A community challenge to evaluate RNA-seq, fusion detection, and isoform quantification methods for cancer discovery

Collaborators, Affiliations

A community challenge to evaluate RNA-seq, fusion detection, and isoform quantification methods for cancer discovery

Allison Creason et al. Cell Syst. .

Abstract

The accurate identification and quantitation of RNA isoforms present in the cancer transcriptome is key for analyses ranging from the inference of the impacts of somatic variants to pathway analysis to biomarker development and subtype discovery. The ICGC-TCGA DREAM Somatic Mutation Calling in RNA (SMC-RNA) challenge was a crowd-sourced effort to benchmark methods for RNA isoform quantification and fusion detection from bulk cancer RNA sequencing (RNA-seq) data.

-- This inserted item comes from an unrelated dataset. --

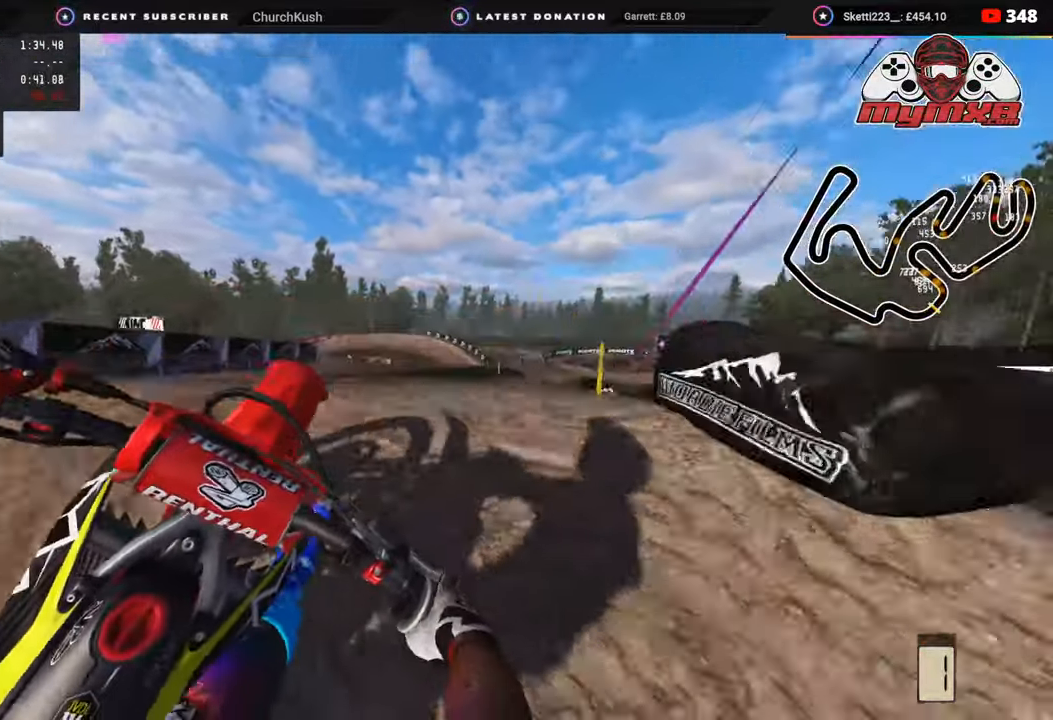
{"buttons": ["R2"], "left_stick": "center", "right_stick": "down", "events": [[100, "left_stick", "center"], [217, "R2", "down"], [317, "TRIANGLE", "down"], [400, "TRIANGLE", "up"], [500, "R3", "up"]]}
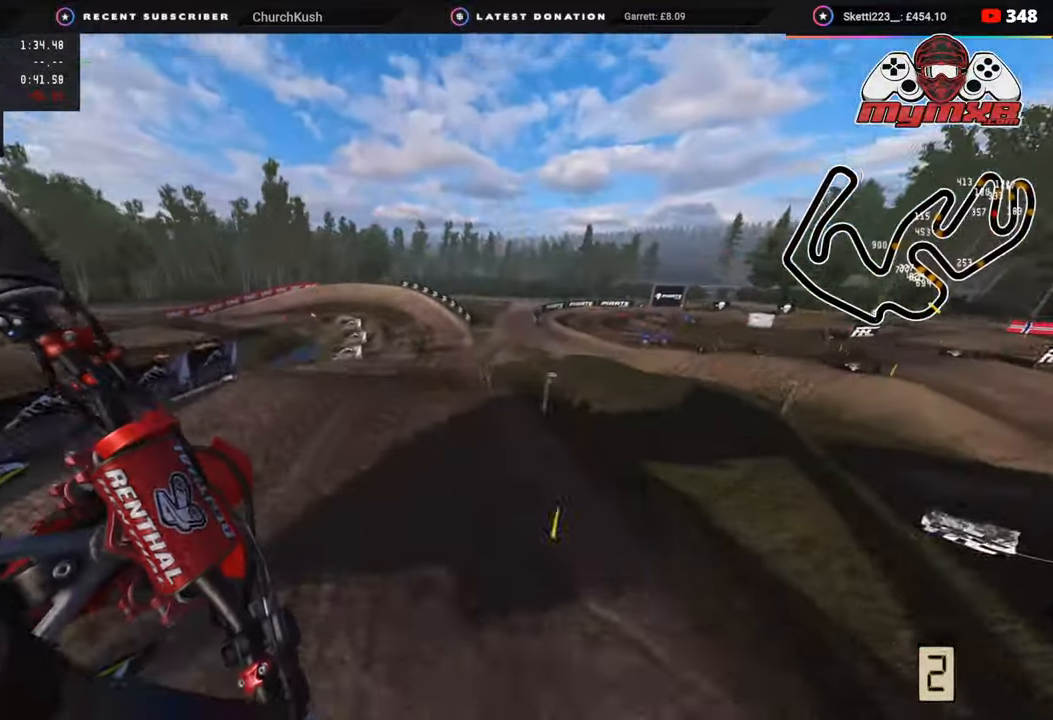
{"buttons": ["R2"], "left_stick": "up-right", "right_stick": "left", "events": [[267, "TRIANGLE", "down"], [317, "left_stick", "up-right"], [317, "right_stick", "down-left"], [350, "TRIANGLE", "up"], [450, "right_stick", "left"]]}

It concluded in 2018 with a comparison of 77 fusion detection entries and 65 isoform quantification entries on 51 synthetic tumors and 32 cell lines with spiked-in fusion constructs. We report the entries used to build this benchmark, the leaderboard results, and the experimental features associated with the accurate prediction of RNA species. This challenge required submissions to be in the form of containerized workflows, meaning each of the entries described is easily reusable through CWL and Docker containers at https://github.com/SMC-RNA-challenge. A record of this paper's transparent peer review process is included in the supplemental information.

Keywords: Cancer; Cloud compute; DREAM Challenge; RNA fusion; RNA-seq; benchmark; crowd-sourced; evaluation; isoform quantification.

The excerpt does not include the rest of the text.